When I was a job seeker this summer, I wrote a customized cover letter for every job that I applied to. Although I could crank out cover letters pretty quickly by the end of the summer, the process itself wasn’t terribly efficient. I wondered if I could have done some things differently to make the process easier for myself.
However, form cover letters are no good. Hiring managers can tell when job seekers send them the same letter sent to every other company in your job search, and it doesn’t reflect well on the candidate. So what’s a savvy job seeker to do? Save yourself some time by using a few simple tricks— and by putting the cover letter in perspective.
Not too long ago we touched on whether or not you need a unique resume for each job you apply to. Different than a resume, a customized cover letter is essential. However, some parts of every cover letter you write will be the same. Keep a word processing document with things like your contact information, your closing paragraph, and your signature, all formatted correctly for easy copying into whatever cover letter you are working on at the moment.
Even the body paragraphs of your cover letter can be made into a template of sorts. Assuming a cover letter structure somewhat like this one, pull your three favorite middle paragraphs from some of your favorite cover letters. Keep them handy alongside your other information. The body paragraphs should all display your talents, in some form or another, and so should be relatively interchangeable.
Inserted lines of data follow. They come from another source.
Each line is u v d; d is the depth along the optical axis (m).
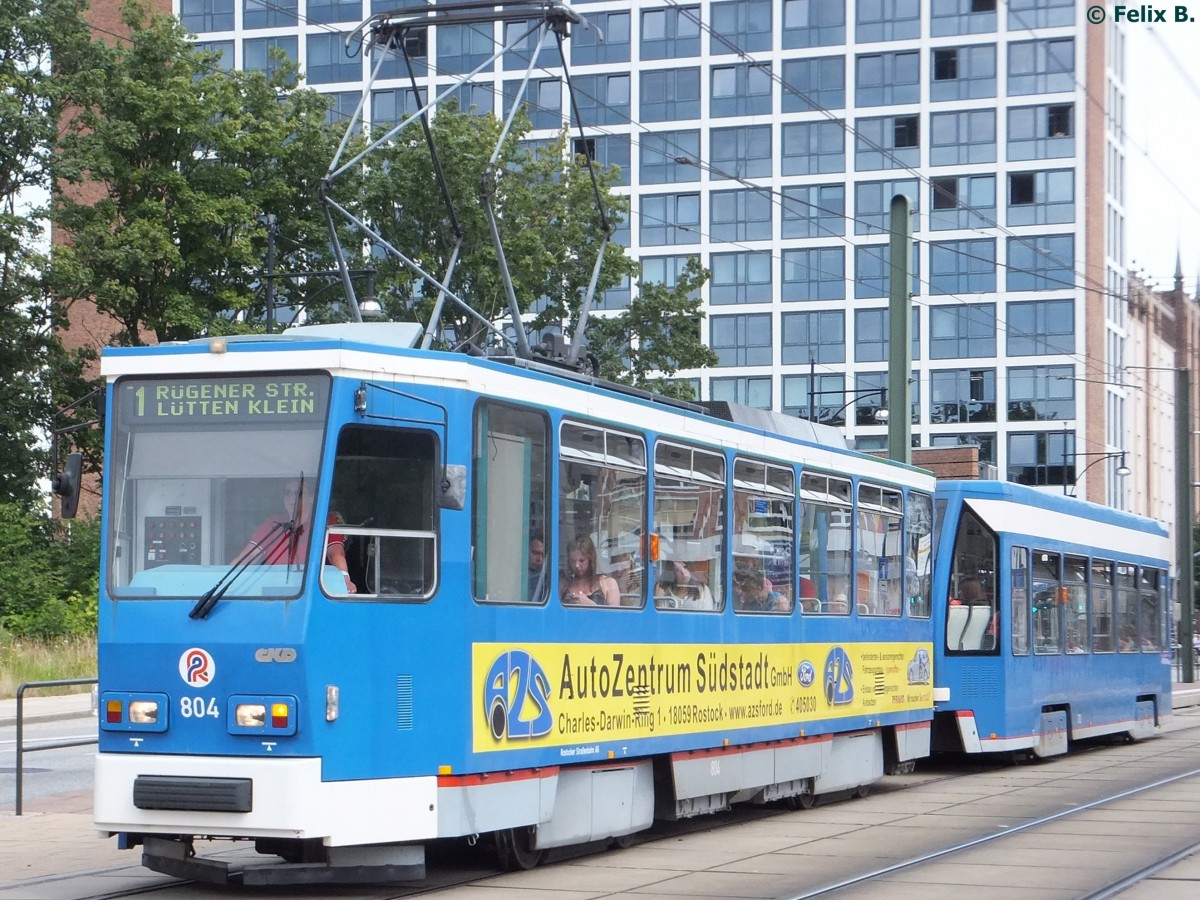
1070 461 67.12
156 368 10.95
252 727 10.34
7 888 11.30
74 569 44.34
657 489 13.65
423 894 10.98
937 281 68.38
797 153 69.06
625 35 69.94
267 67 70.12
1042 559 23.11
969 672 21.41
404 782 10.74
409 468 10.98
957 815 16.03
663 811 13.97
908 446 25.70
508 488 11.70
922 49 68.12
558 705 12.16
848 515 17.52
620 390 13.33
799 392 69.12
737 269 69.69
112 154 44.03
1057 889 11.02
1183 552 49.97
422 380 11.04
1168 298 99.56
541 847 12.11
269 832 10.23
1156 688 28.73
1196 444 102.31
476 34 68.69
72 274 42.16
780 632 15.77
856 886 11.21
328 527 10.54
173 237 45.06
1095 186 68.69
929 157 68.12
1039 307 67.44
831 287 68.94
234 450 10.74
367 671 10.62
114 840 13.84
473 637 11.27
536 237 44.94
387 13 16.22
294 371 10.73
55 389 46.00
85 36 44.34
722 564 14.73
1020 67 67.44
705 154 69.62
Of course, do tweak those paragraphs in order to show how your talents can meet the needs of the specific company. Swap out a few sentences to show how your particular skills match the job description. For example, draw a parallel between your previous fundraising experience and the company’s need for a good event planner.
To keep things fresh, you will probably always want to write a new introductory paragraph for your cover letter. Most of this information will need to be specific to each position—position name, company name, where you heard about the opening, etc.—and this is a great opportunity to start each cover letter in a unique way.
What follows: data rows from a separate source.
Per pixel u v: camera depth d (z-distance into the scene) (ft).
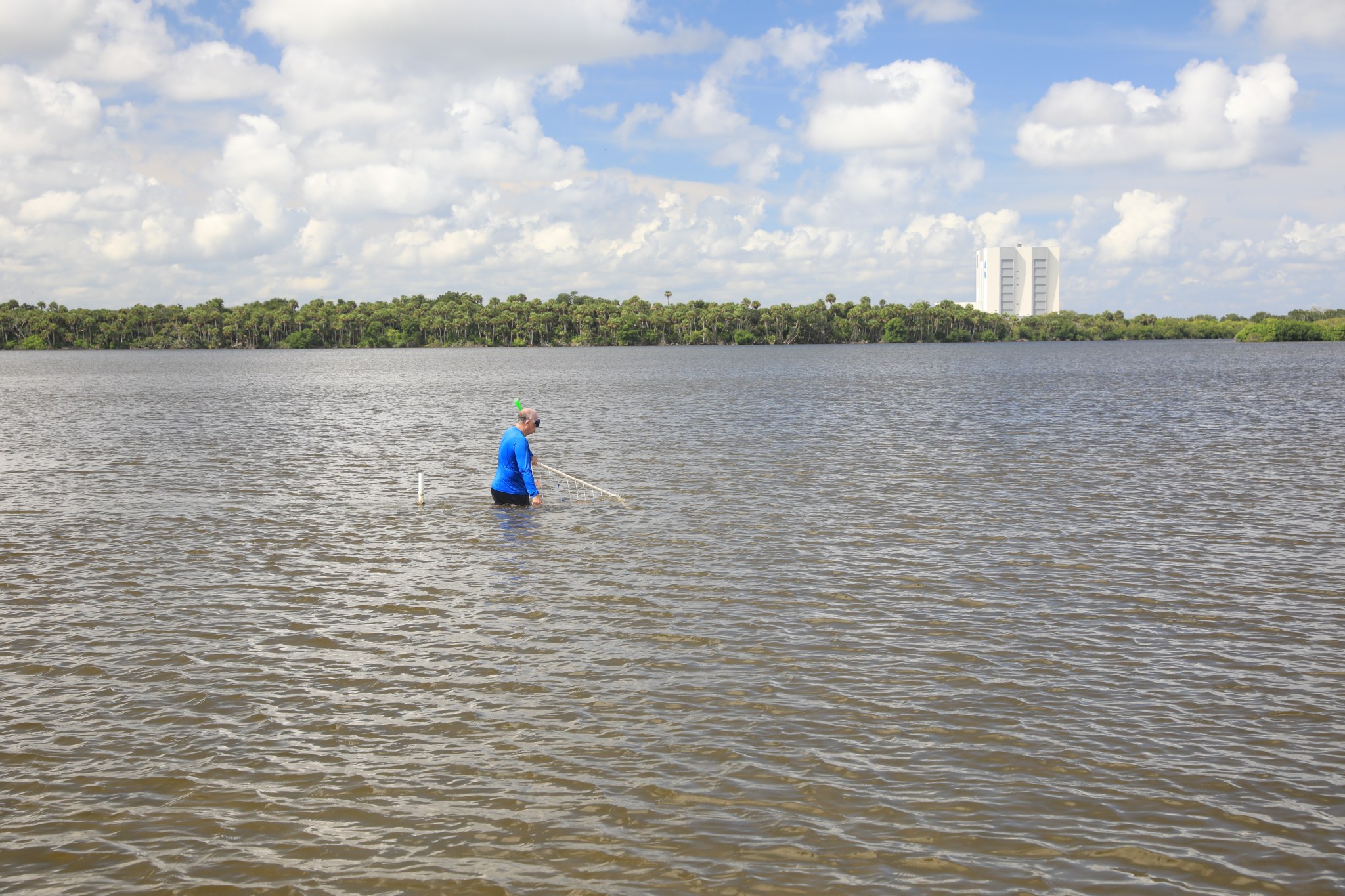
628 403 201.16
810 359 546.67
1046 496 80.89
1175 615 47.88
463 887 25.80
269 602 51.01
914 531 67.46
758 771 31.71
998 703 37.09
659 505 78.07
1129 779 31.22
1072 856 27.02
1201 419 147.02
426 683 39.37
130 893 25.66
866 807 29.48
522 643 44.14
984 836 27.94
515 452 77.46
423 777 31.53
So, about how long should you spend writing a cover letter? Alison Green, of Ask A Manager, suggests job seekers spend about 20 minutes. No sweat, right? That’s less than one TV comedy (there’s one in the primetime lineup you don’t like very much anyway, right?), less time than your lunch break, and less time it takes to make 30-minute brownies! Plus, then you’ll have brownies as a reward for being such a savvy job seeker.
Use these simple tricks to make customized cover letters quicker, and take some of the stress out of writing cover letters. Happy writing!